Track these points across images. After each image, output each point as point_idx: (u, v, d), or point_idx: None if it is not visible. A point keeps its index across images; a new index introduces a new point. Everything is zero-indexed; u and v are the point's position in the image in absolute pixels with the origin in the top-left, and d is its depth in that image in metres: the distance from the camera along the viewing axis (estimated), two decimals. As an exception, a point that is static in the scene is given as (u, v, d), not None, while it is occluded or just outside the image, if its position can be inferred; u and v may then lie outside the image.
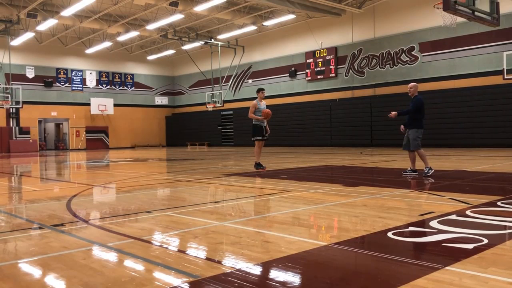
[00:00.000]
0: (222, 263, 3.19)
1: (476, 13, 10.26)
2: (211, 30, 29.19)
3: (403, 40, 22.26)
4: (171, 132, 37.52)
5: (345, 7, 22.29)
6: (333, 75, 25.35)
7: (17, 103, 29.06)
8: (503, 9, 12.84)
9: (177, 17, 23.93)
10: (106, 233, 4.28)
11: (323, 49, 25.84)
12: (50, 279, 2.95)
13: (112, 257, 3.46)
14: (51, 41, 29.90)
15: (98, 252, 3.60)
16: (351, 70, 24.65)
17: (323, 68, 25.89)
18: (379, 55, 23.32)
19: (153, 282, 2.83)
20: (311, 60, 26.54)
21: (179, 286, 2.72)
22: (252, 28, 27.08)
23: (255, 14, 25.18)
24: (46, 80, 31.48)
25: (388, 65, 22.93)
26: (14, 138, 29.78)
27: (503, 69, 17.76)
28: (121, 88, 35.39)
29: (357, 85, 24.34)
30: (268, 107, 11.11)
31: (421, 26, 21.38)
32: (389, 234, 3.90)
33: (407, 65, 22.15)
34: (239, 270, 2.99)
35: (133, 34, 27.60)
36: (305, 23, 26.35)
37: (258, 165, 10.84)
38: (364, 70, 24.02)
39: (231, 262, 3.19)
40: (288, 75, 27.96)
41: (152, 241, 3.91)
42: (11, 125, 30.12)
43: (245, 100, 29.98)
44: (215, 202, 6.38)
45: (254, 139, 10.81)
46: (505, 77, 17.68)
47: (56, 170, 13.87)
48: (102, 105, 33.48)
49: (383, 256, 3.27)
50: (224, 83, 31.29)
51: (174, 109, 38.27)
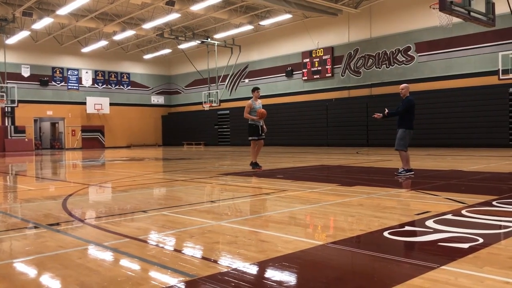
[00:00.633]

####################

YOUR OBJECTIVE -
Each record is to be copied word for word, with no images carried over.

REPLY -
Track these points across images. After each image, output each point as point_idx: (u, v, d), or point_idx: None if it is not visible. A point keeps its index across images; a new index introduces a new point. Everything is zero-indexed; u and v are the point's position in the image in absolute pixels with the origin in the top-left, and d is its depth in that image in metres: the distance from the camera along the viewing axis (estimated), two decimals. As an exception, a point that is static in the scene is given as (u, v, d), not None, while it is occluded or just outside the image, if its position can be inferred; u and v may then lie outside the image.
[00:00.000]
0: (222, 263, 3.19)
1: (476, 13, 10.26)
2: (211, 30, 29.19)
3: (403, 40, 22.26)
4: (171, 132, 37.52)
5: (345, 7, 22.29)
6: (333, 75, 25.35)
7: (17, 103, 29.06)
8: (503, 9, 12.84)
9: (177, 17, 23.93)
10: (106, 233, 4.28)
11: (323, 49, 25.84)
12: (50, 279, 2.95)
13: (112, 257, 3.46)
14: (51, 41, 29.90)
15: (98, 252, 3.60)
16: (351, 70, 24.65)
17: (323, 68, 25.89)
18: (379, 55, 23.32)
19: (153, 282, 2.83)
20: (311, 60, 26.54)
21: (179, 286, 2.72)
22: (252, 28, 27.08)
23: (255, 14, 25.18)
24: (46, 80, 31.48)
25: (388, 65, 22.93)
26: (14, 138, 29.78)
27: (503, 69, 17.76)
28: (121, 88, 35.39)
29: (357, 85, 24.34)
30: (268, 107, 11.11)
31: (421, 26, 21.38)
32: (389, 234, 3.90)
33: (407, 65, 22.15)
34: (239, 270, 2.99)
35: (133, 34, 27.60)
36: (305, 23, 26.35)
37: (258, 165, 10.84)
38: (364, 70, 24.02)
39: (231, 262, 3.19)
40: (288, 75, 27.96)
41: (152, 241, 3.91)
42: (11, 125, 30.12)
43: (245, 100, 29.98)
44: (215, 202, 6.38)
45: (254, 139, 10.81)
46: (505, 77, 17.68)
47: (56, 170, 13.87)
48: (102, 105, 33.48)
49: (383, 256, 3.27)
50: (224, 83, 31.29)
51: (174, 109, 38.27)
[00:00.633]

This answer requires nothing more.